Hitmetrix - User behavior analytics & recording

Google Wants My Phone Number

I have this profound presentiment that Google is attempting to take over the world. My younger colleagues look at me stone-faced when I say it, which is often, convinced I am a drooling, deranged, conspiracy theorist. Yet I remain steadfast in my conviction. Hell, they already have pictures of most of the planet (including your house). Conquest has historically begun with mapping and the imagined redrawing of boundaries. Google has aerial photos.

It will dismay my friends and colleagues further to learn that, this morning, I received additional justification for my concerns. As it is wont to do on occasion, Gmail asked for my password, but then it put up another screen asking for my phone number—ostensibly to have a way to contact me if something went hooey with my email. I declined.

I mentioned this to a colleague of mine and asked her if she’d received this prompt from Gmail. She replied in the affirmative. I asked if she complied with the request. Again, affirmative.

“You give up your phone number pretty easily, don’t you?” I said.

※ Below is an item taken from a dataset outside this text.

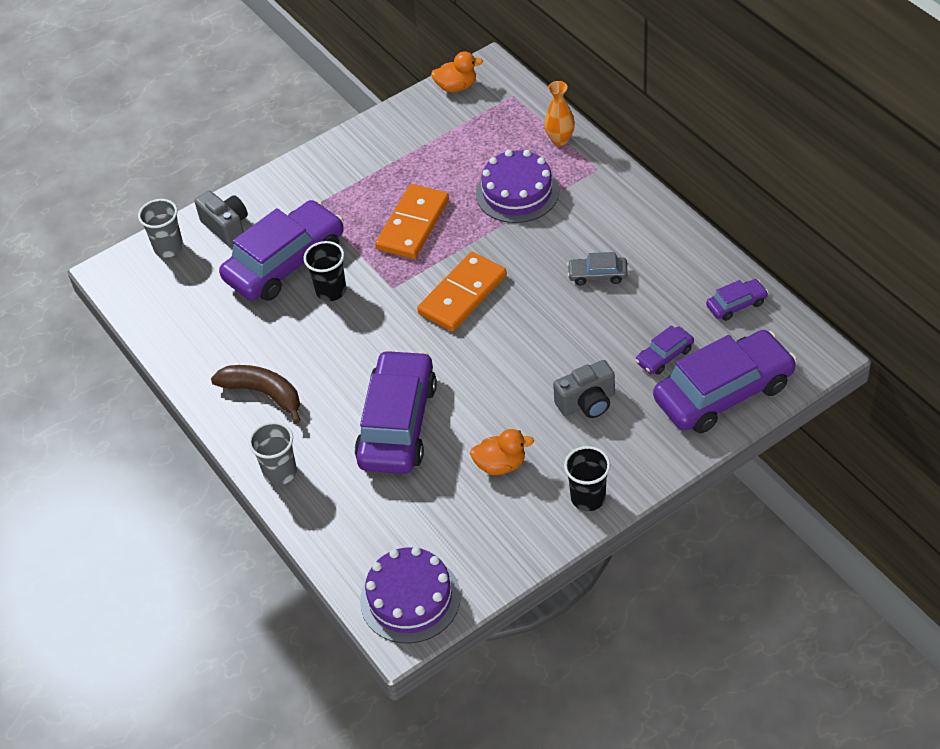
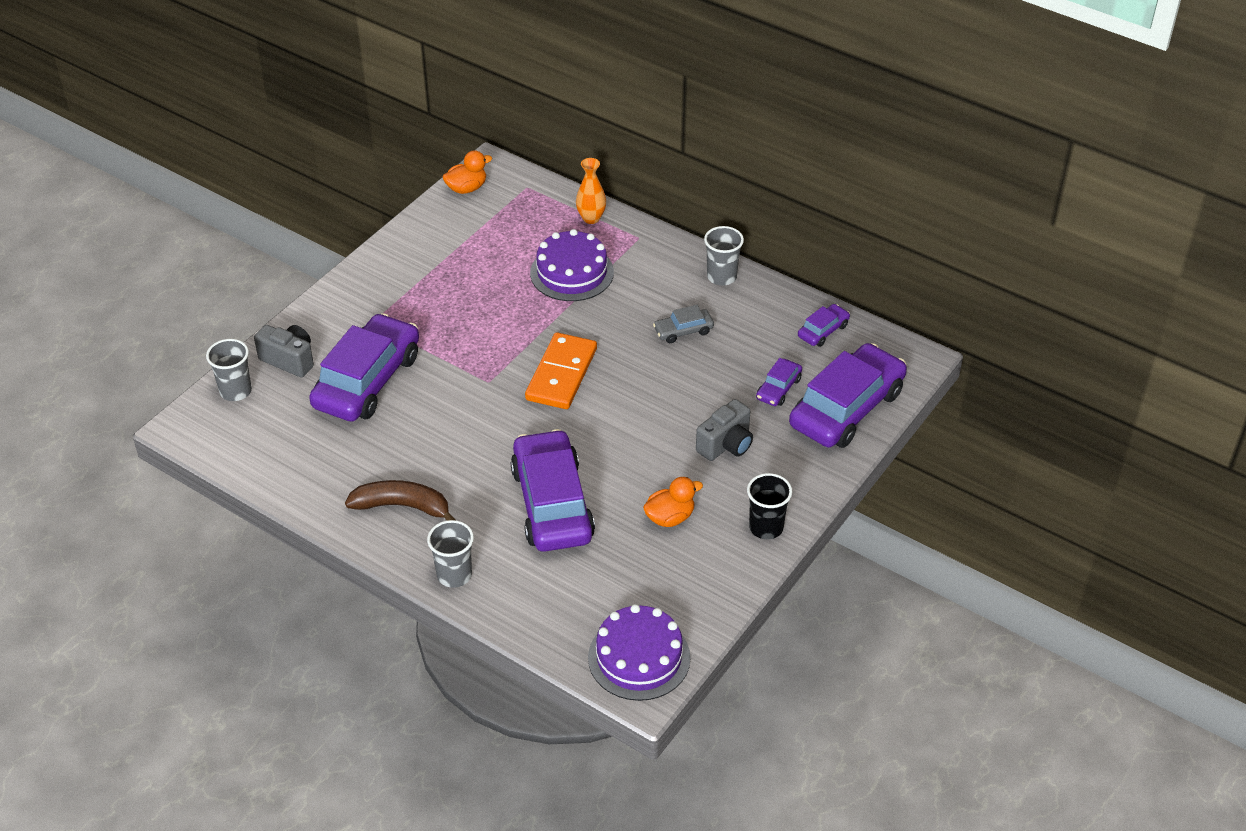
camera: 25 degrees left, 5 degrees down
(331, 291) = (427, 397): black cup -> none
(412, 224) = (482, 321): orange domino -> none
(660, 226) = (721, 277): none -> grey cup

“Well, they do it to increase security,” she replied.

“Hmm,” I said, “So Google, which by the way is in the advertising business, wouldn’t by any chance want your phone number so they could profit by it, would they?

“Oh,” she said. “Maybe I shouldn’t have.”

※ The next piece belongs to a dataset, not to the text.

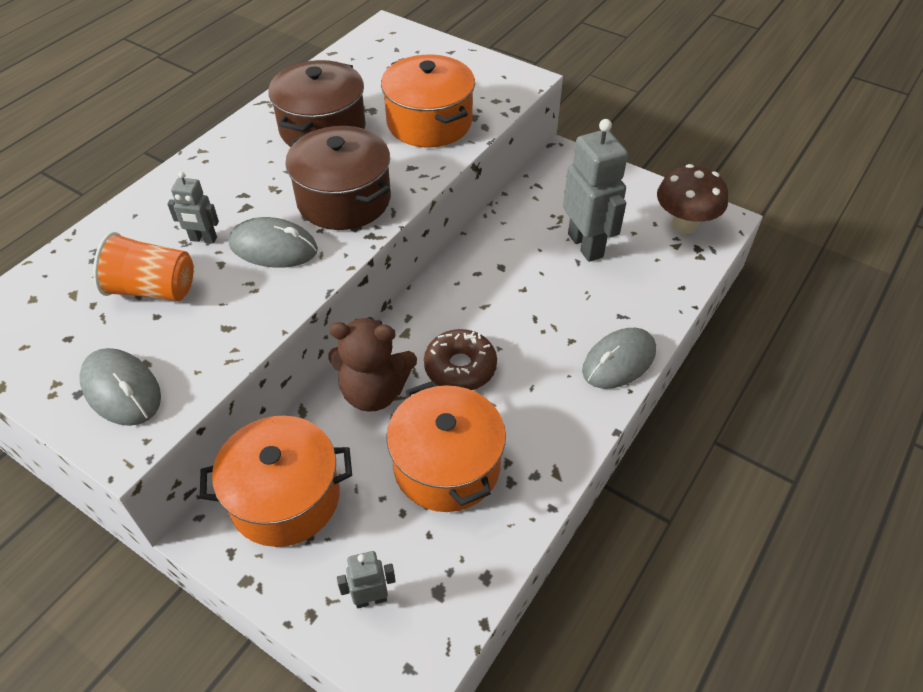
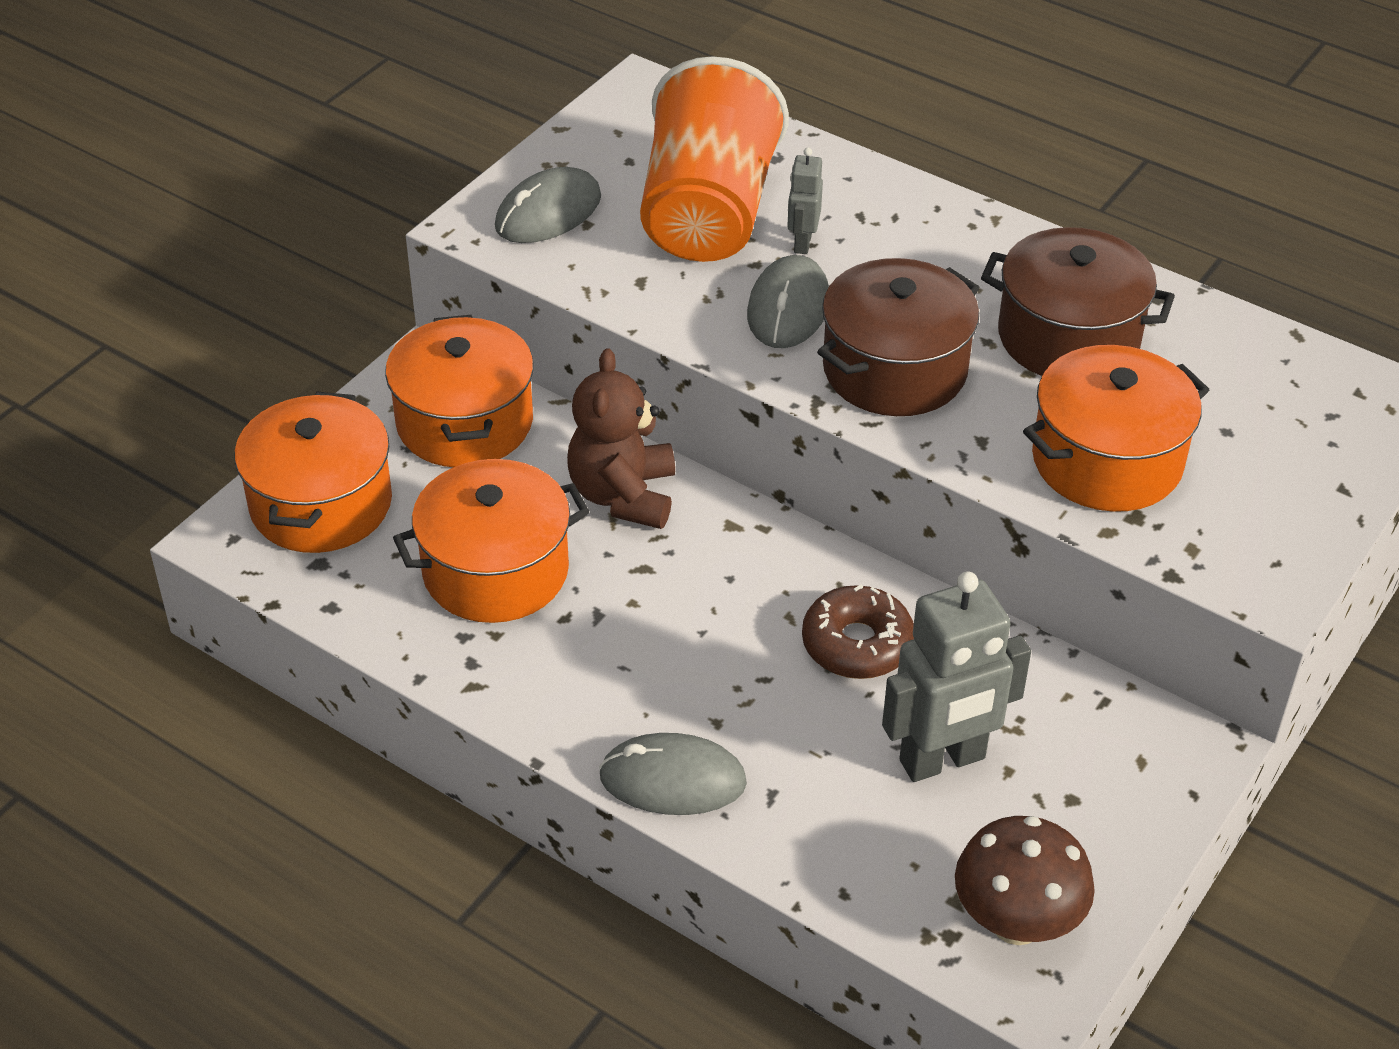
camera: 90 degrees right, 5 degrees down
(153, 289) = (708, 213): orange cup -> orange cup, size x1.71
(371, 599) = (321, 504): grey robot -> orange pot
(460, 367) = (664, 586): brown donut -> brown donut (857, 644)
(619, 361) = (672, 779): grey mouse -> grey mouse turned 45 degrees counterclockwise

But it’s Google! It’s your safe landing pad. It’s where you start your internet day, where you find a plumber, a babysitter, a bus schedule. This young lady gave up her phone number as if she were giving it up to kindly Mr. Jenkins across the street. He mows his lawn, he takes his kids to soccer, he helps your husband clean out his gutters. But who knows what Mr. Jenkins has in the basement?

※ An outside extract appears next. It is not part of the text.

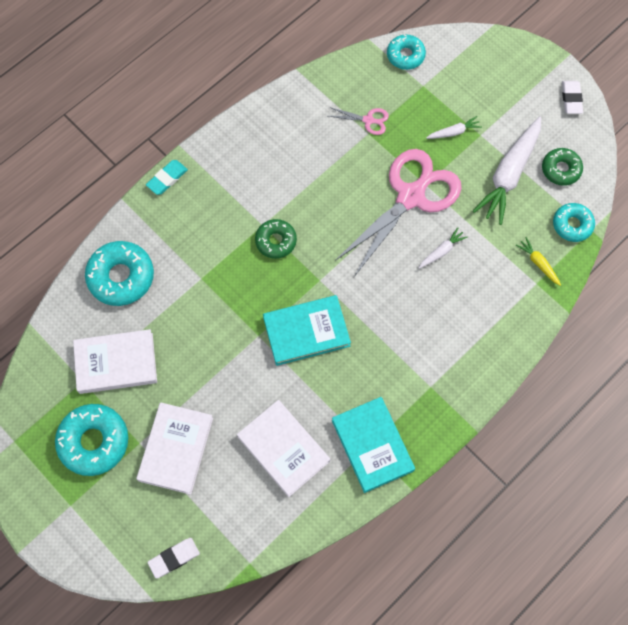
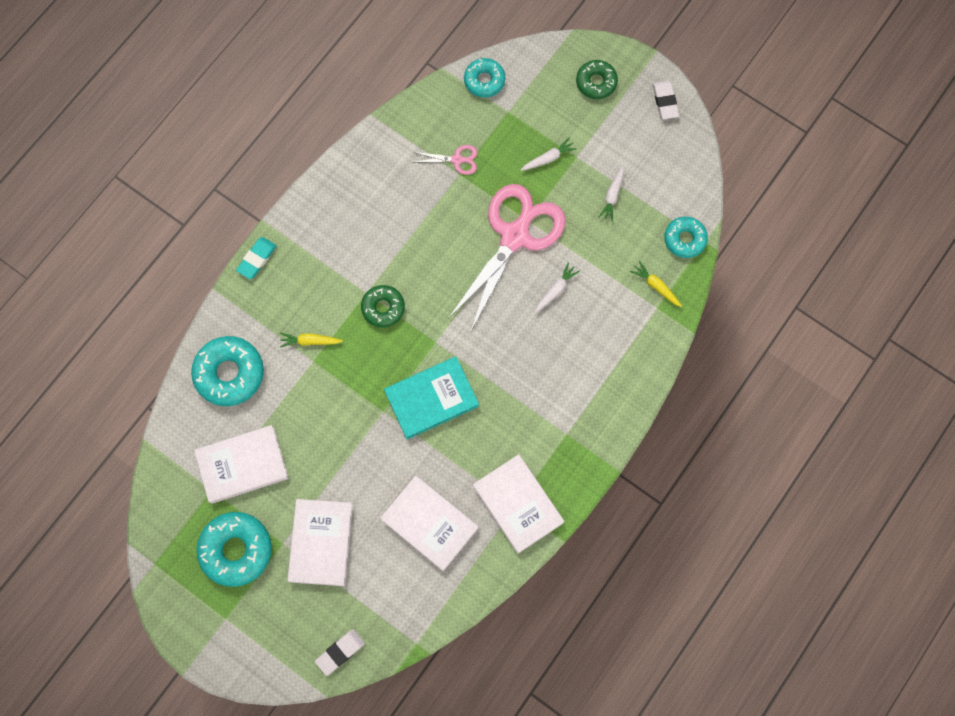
camera: 10 degrees left, 5 degrees up
(202, 260) = (310, 341): none -> yellow carrot
(372, 445) = (518, 504): turquoise book -> white book
(509, 175) = (612, 196): white carrot -> white carrot, size x0.45
(561, 169) = (665, 181): green donut -> green donut (596, 82)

Not to sound overly nefarious here, but Google does have something in the basement of its operation, and it’s an ad revenue machine. A source of mine in the venture capital field says that Google formed Alphabet to force people at the company to get serious about unearthing new revenue streams. More than 90% of Google’s cash, he estimates, comes from AdWords.

“Google has a huge vested interest in solving analytics problems for advertisers. The more clearly Google’s advertisers can draw a line between ad spend and revenue, the more they spend with Google,” observes Dave Rekuc, marketing director of Ripen eCommerce. “There is currently a big gap between what we do on our phones and what we actually buy. If anything, I’d say a phone number offers up another data point that helps connect you to that data.”

Make no mistake. Google is concerned about user’s privacy. It would never give up people’s actual phone numbers; neither would Acxiom or Experian or any other reputable dealer in third-party data. It’s a business-killer. But whereas “data brokers” such as the ones just named get nothing but grief from Congress and the Federal Communications Commission on privacy grounds, Google skates and is a regular guest at the White House.

“The unique aspect of this for me is that, in general, the population is much more comfortable with Google having our data and using it than Facebook or even the Federal Government,” says George Corugedo, chief technology officer of RedPoint Global. “ I’m not exactly sure why, but I would guess most users don’t even know that Google is getting into the data management platform business, which is all about data fragments to create linkages. This is where this type of PII could be gold.”

While the other data business sources I called on this issue were unwilling to assign to Google the level of deviousness I was, Corugedo admitted to detecting a touch of artifice. “The tricky part of this is the provenance of the data. What context was it asked for and what context is it being used in?” he said. “Google traditionally is a bit loose with these provenance matters, certainly looser than Facebook.”

Looser than Facebook. That phrase sent a chill down my spine. Looser than Facebook, the open bazaar of personal detail, where people share photos and ages of their children, bare their political agendas, and release video coverage of their lives. Where careers and reputations are ruined, I would imagine, by the thousands daily.

The phone’s ringing. It’s Google on the line. Are you feeling lucky?